**Required action**. Everything in the records below from the line containing "Don't get too" through the line containing "transferred in April." is to be reproduced exactly, those two lines included; no picture is to be copied.

+ + + +

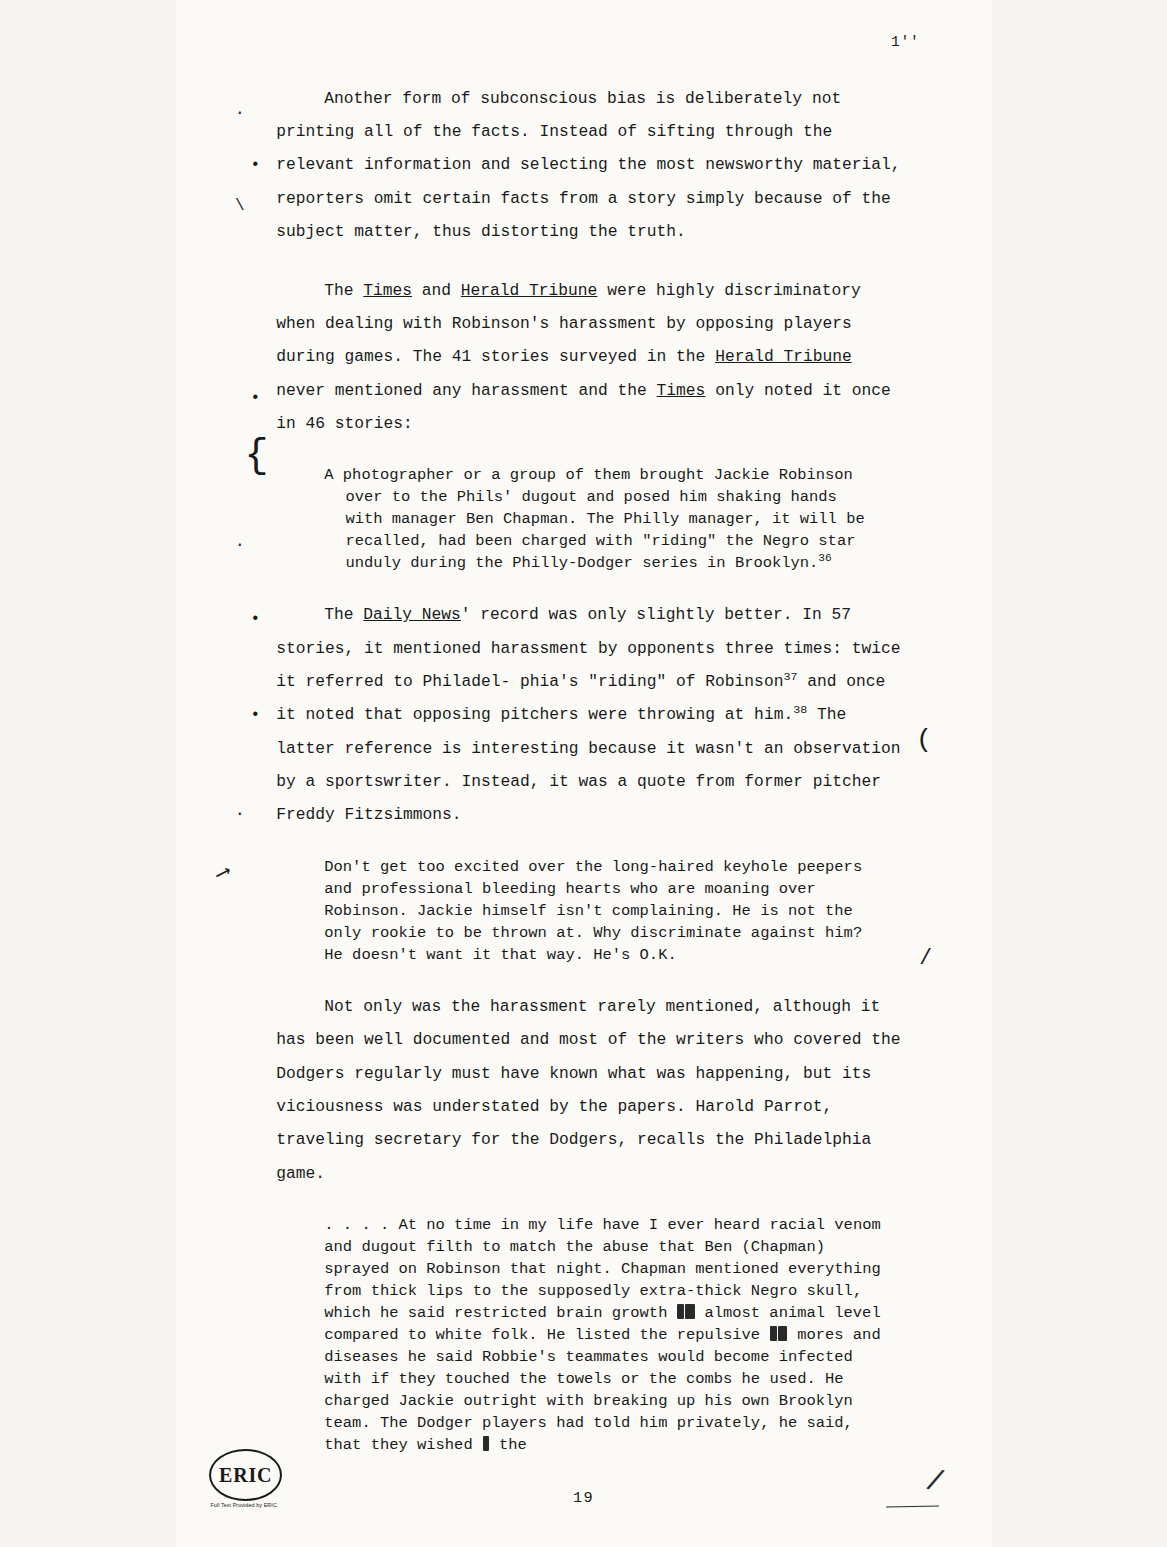1''
. \ . . ⟶ • • • • { ( /
Another form of subconscious bias is deliberately not printing all of the facts. Instead of sifting through the relevant information and selecting the most newsworthy material, reporters omit certain facts from a story simply because of the subject matter, thus distorting the truth.
The Times and Herald Tribune were highly discriminatory when dealing with Robinson's harassment by opposing players during games. The 41 stories surveyed in the Herald Tribune never mentioned any harassment and the Times only noted it once in 46 stories:
A photographer or a group of them brought Jackie Robinson over to the Phils' dugout and posed him shaking hands with manager Ben Chapman. The Philly manager, it will be recalled, had been charged with "riding" the Negro star unduly during the Philly‑Dodger series in Brooklyn.36
The Daily News' record was only slightly better. In 57 stories, it mentioned harassment by opponents three times: twice it referred to Philadel‑ phia's "riding" of Robinson37 and once it noted that opposing pitchers were throwing at him.38 The latter reference is interesting because it wasn't an observation by a sportswriter. Instead, it was a quote from former pitcher Freddy Fitzsimmons.
Don't get too excited over the long‑haired keyhole peepers and professional bleeding hearts who are moaning over Robinson. Jackie himself isn't complaining. He is not the only rookie to be thrown at. Why discriminate against him? He doesn't want it that way. He's O.K.
Not only was the harassment rarely mentioned, although it has been well documented and most of the writers who covered the Dodgers regularly must have known what was happening, but its viciousness was understated by the papers. Harold Parrot, traveling secretary for the Dodgers, recalls the Philadelphia game.
. . . . At no time in my life have I ever heard racial venom and dugout filth to match the abuse that Ben (Chapman) sprayed on Robinson that night. Chapman mentioned everything from thick lips to the supposedly extra‑thick Negro skull, which he said restricted brain growth almost animal level compared to white folk. He listed the repulsive mores and diseases he said Robbie's teammates would become infected with if they touched the towels or the combs he used. He charged Jackie outright with breaking up his own Brooklyn team. The Dodger players had told him privately, he said, that they wished the
ERIC
Full Text Provided by ERIC
19
/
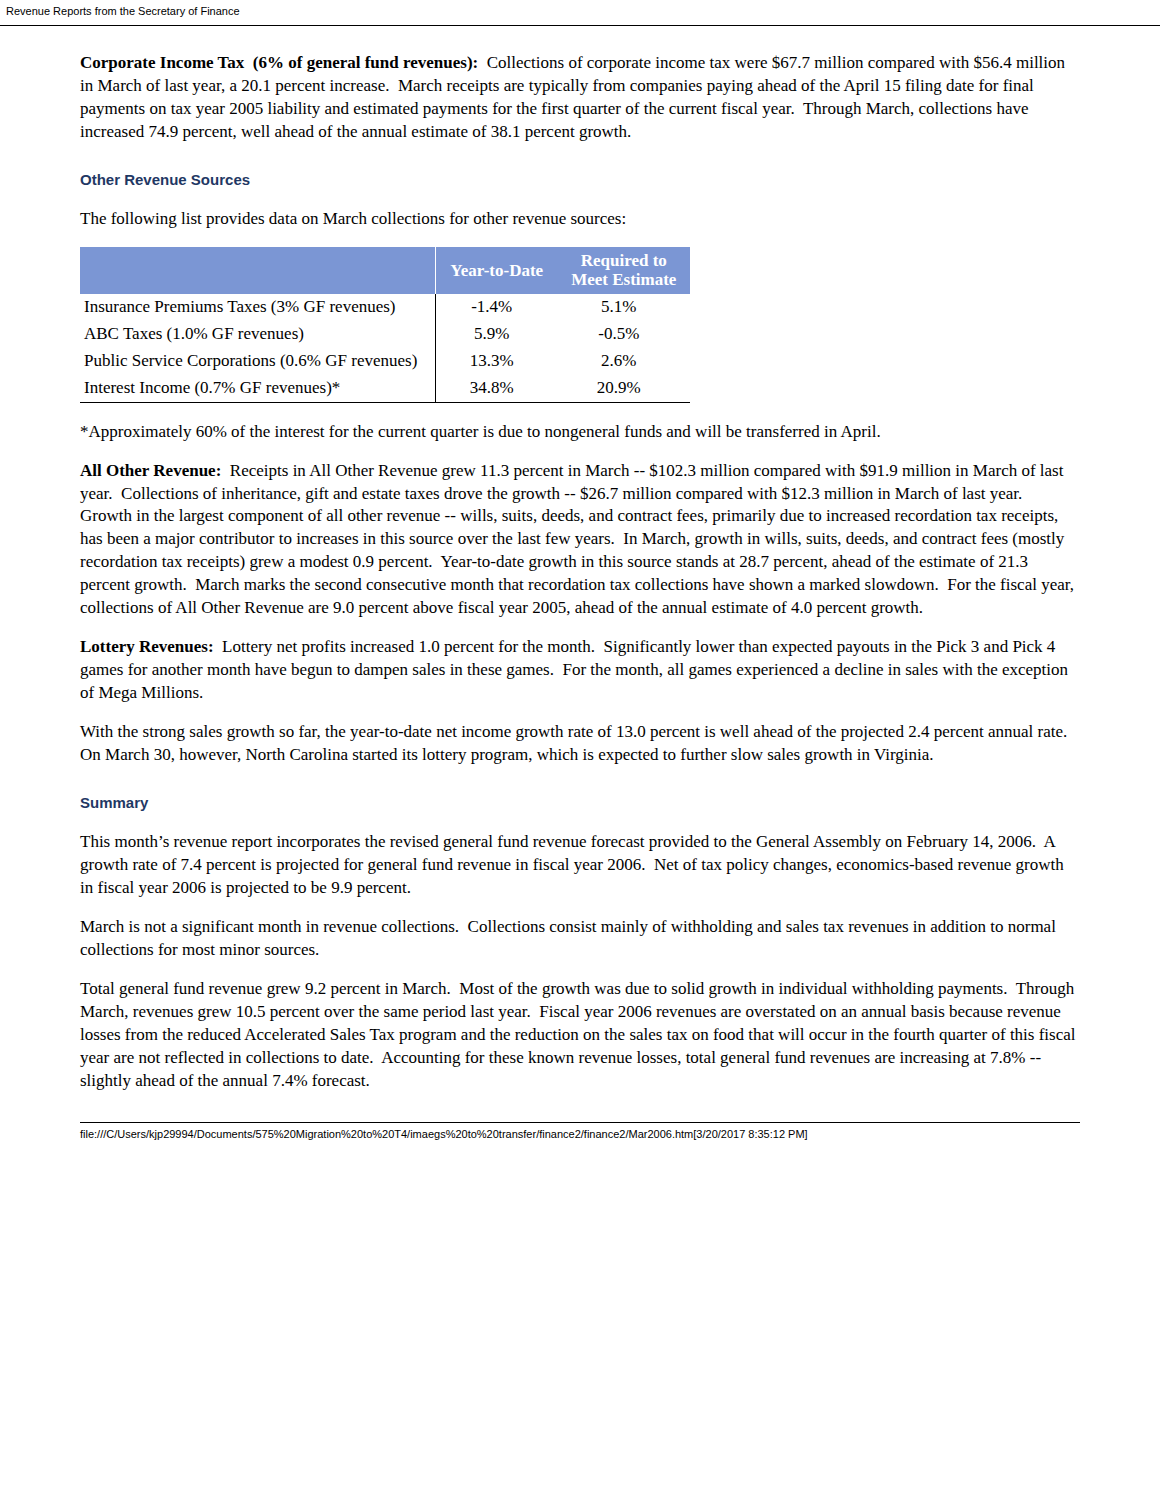Revenue Reports from the Secretary of Finance
Corporate Income Tax (6% of general fund revenues): Collections of corporate income tax were $67.7 million compared with $56.4 million in March of last year, a 20.1 percent increase. March receipts are typically from companies paying ahead of the April 15 filing date for final payments on tax year 2005 liability and estimated payments for the first quarter of the current fiscal year. Through March, collections have increased 74.9 percent, well ahead of the annual estimate of 38.1 percent growth.
Other Revenue Sources
The following list provides data on March collections for other revenue sources:
| | Year-to-Date | Required to Meet Estimate |
| --- | --- | --- |
| Insurance Premiums Taxes (3% GF revenues) | -1.4% | 5.1% |
| ABC Taxes (1.0% GF revenues) | 5.9% | -0.5% |
| Public Service Corporations (0.6% GF revenues) | 13.3% | 2.6% |
| Interest Income (0.7% GF revenues)* | 34.8% | 20.9% |
*Approximately 60% of the interest for the current quarter is due to nongeneral funds and will be transferred in April.
All Other Revenue: Receipts in All Other Revenue grew 11.3 percent in March -- $102.3 million compared with $91.9 million in March of last year. Collections of inheritance, gift and estate taxes drove the growth -- $26.7 million compared with $12.3 million in March of last year. Growth in the largest component of all other revenue -- wills, suits, deeds, and contract fees, primarily due to increased recordation tax receipts, has been a major contributor to increases in this source over the last few years. In March, growth in wills, suits, deeds, and contract fees (mostly recordation tax receipts) grew a modest 0.9 percent. Year-to-date growth in this source stands at 28.7 percent, ahead of the estimate of 21.3 percent growth. March marks the second consecutive month that recordation tax collections have shown a marked slowdown. For the fiscal year, collections of All Other Revenue are 9.0 percent above fiscal year 2005, ahead of the annual estimate of 4.0 percent growth.
Lottery Revenues: Lottery net profits increased 1.0 percent for the month. Significantly lower than expected payouts in the Pick 3 and Pick 4 games for another month have begun to dampen sales in these games. For the month, all games experienced a decline in sales with the exception of Mega Millions.
With the strong sales growth so far, the year-to-date net income growth rate of 13.0 percent is well ahead of the projected 2.4 percent annual rate. On March 30, however, North Carolina started its lottery program, which is expected to further slow sales growth in Virginia.
Summary
This month’s revenue report incorporates the revised general fund revenue forecast provided to the General Assembly on February 14, 2006. A growth rate of 7.4 percent is projected for general fund revenue in fiscal year 2006. Net of tax policy changes, economics-based revenue growth in fiscal year 2006 is projected to be 9.9 percent.
March is not a significant month in revenue collections. Collections consist mainly of withholding and sales tax revenues in addition to normal collections for most minor sources.
Total general fund revenue grew 9.2 percent in March. Most of the growth was due to solid growth in individual withholding payments. Through March, revenues grew 10.5 percent over the same period last year. Fiscal year 2006 revenues are overstated on an annual basis because revenue losses from the reduced Accelerated Sales Tax program and the reduction on the sales tax on food that will occur in the fourth quarter of this fiscal year are not reflected in collections to date. Accounting for these known revenue losses, total general fund revenues are increasing at 7.8% -- slightly ahead of the annual 7.4% forecast.
file:///C/Users/kjp29994/Documents/575%20Migration%20to%20T4/imaegs%20to%20transfer/finance2/finance2/Mar2006.htm[3/20/2017 8:35:12 PM]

+ + + +

**Reply**.
Don't get too excited over the long‑haired keyhole peepers and professional bleeding hearts who are moaning over Robinson. Jackie himself isn't complaining. He is not the only rookie to be thrown at. Why discriminate against him? He doesn't want it that way. He's O.K.
Not only was the harassment rarely mentioned, although it has been well documented and most of the writers who covered the Dodgers regularly must have known what was happening, but its viciousness was understated by the papers. Harold Parrot, traveling secretary for the Dodgers, recalls the Philadelphia game.
. . . . At no time in my life have I ever heard racial venom and dugout filth to match the abuse that Ben (Chapman) sprayed on Robinson that night. Chapman mentioned everything from thick lips to the supposedly extra‑thick Negro skull, which he said restricted brain growth almost animal level compared to white folk. He listed the repulsive mores and diseases he said Robbie's teammates would become infected with if they touched the towels or the combs he used. He charged Jackie outright with breaking up his own Brooklyn team. The Dodger players had told him privately, he said, that they wished the
ERIC
Full Text Provided by ERIC
19
/
Revenue Reports from the Secretary of Finance
Corporate Income Tax (6% of general fund revenues): Collections of corporate income tax were $67.7 million compared with $56.4 million in March of last year, a 20.1 percent increase. March receipts are typically from companies paying ahead of the April 15 filing date for final payments on tax year 2005 liability and estimated payments for the first quarter of the current fiscal year. Through March, collections have increased 74.9 percent, well ahead of the annual estimate of 38.1 percent growth.
Other Revenue Sources
The following list provides data on March collections for other revenue sources:
| | Year-to-Date | Required to Meet Estimate |
| --- | --- | --- |
| Insurance Premiums Taxes (3% GF revenues) | -1.4% | 5.1% |
| ABC Taxes (1.0% GF revenues) | 5.9% | -0.5% |
| Public Service Corporations (0.6% GF revenues) | 13.3% | 2.6% |
| Interest Income (0.7% GF revenues)* | 34.8% | 20.9% |
*Approximately 60% of the interest for the current quarter is due to nongeneral funds and will be transferred in April.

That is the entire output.